§ AIM OF THE EXERCISE
Print each entry as it appears. Images stay out of the copy.

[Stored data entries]
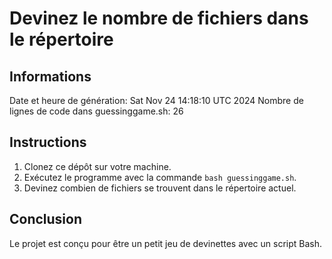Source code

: # Devinez le nombre de fichiers dans le répertoire

## Informations
Date et heure de génération: Sat Nov 24 14:18:10 UTC 2024
Nombre de lignes de code dans guessinggame.sh: 26

## Instructions
1. Clonez ce dépôt sur votre machine.
2. Exécutez le programme avec la commande `bash guessinggame.sh`.
3. Devinez combien de fichiers se trouvent dans le répertoire actuel.

## Conclusion
Le projet est conçu pour être un petit jeu de devinettes avec un script Bash.

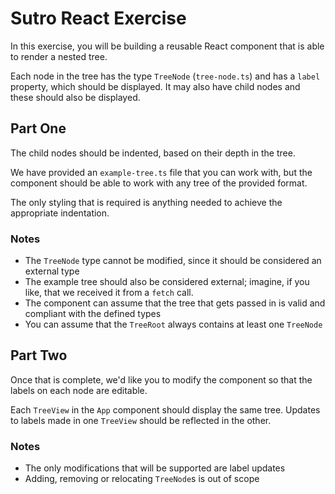 # Sutro React Exercise

In this exercise, you will be building a reusable React component that is able to render a nested tree.

Each node in the tree has the type `TreeNode` (`tree-node.ts`) and has a `label` property, which should be displayed. It may also have child nodes and these should also be displayed.

## Part One

The child nodes should be indented, based on their depth in the tree.

We have provided an `example-tree.ts` file that you can work with, but the component should be able to work with any tree of the provided format.

The only styling that is required is anything needed to achieve the appropriate indentation.

### Notes

 - The `TreeNode` type cannot be modified, since it should be considered an external type
 - The example tree should also be considered external; imagine, if you like, that we received it from a `fetch` call.
 - The component can assume that the tree that gets passed in is valid and compliant with the defined types
 - You can assume that the `TreeRoot` always contains at least one `TreeNode`

## Part Two

Once that is complete, we'd like you to modify the component so that the labels on each node are editable.

Each `TreeView` in the `App` component should display the same tree. Updates to labels made in one `TreeView` should be reflected in the other.


### Notes

 - The only modifications that will be supported are label updates
 - Adding, removing or relocating `TreeNode`s is out of scope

§ SOLUTION
Source code

: # Devinez le nombre de fichiers dans le répertoire

## Informations
Date et heure de génération: Sat Nov 24 14:18:10 UTC 2024
Nombre de lignes de code dans guessinggame.sh: 26

## Instructions
1. Clonez ce dépôt sur votre machine.
2. Exécutez le programme avec la commande `bash guessinggame.sh`.
3. Devinez combien de fichiers se trouvent dans le répertoire actuel.

## Conclusion
Le projet est conçu pour être un petit jeu de devinettes avec un script Bash.

 # Sutro React Exercise

In this exercise, you will be building a reusable React component that is able to render a nested tree.

Each node in the tree has the type `TreeNode` (`tree-node.ts`) and has a `label` property, which should be displayed. It may also have child nodes and these should also be displayed.

## Part One

The child nodes should be indented, based on their depth in the tree.

We have provided an `example-tree.ts` file that you can work with, but the component should be able to work with any tree of the provided format.

The only styling that is required is anything needed to achieve the appropriate indentation.

### Notes

 - The `TreeNode` type cannot be modified, since it should be considered an external type
 - The example tree should also be considered external; imagine, if you like, that we received it from a `fetch` call.
 - The component can assume that the tree that gets passed in is valid and compliant with the defined types
 - You can assume that the `TreeRoot` always contains at least one `TreeNode`

## Part Two

Once that is complete, we'd like you to modify the component so that the labels on each node are editable.

Each `TreeView` in the `App` component should display the same tree. Updates to labels made in one `TreeView` should be reflected in the other.


### Notes

 - The only modifications that will be supported are label updates
 - Adding, removing or relocating `TreeNode`s is out of scope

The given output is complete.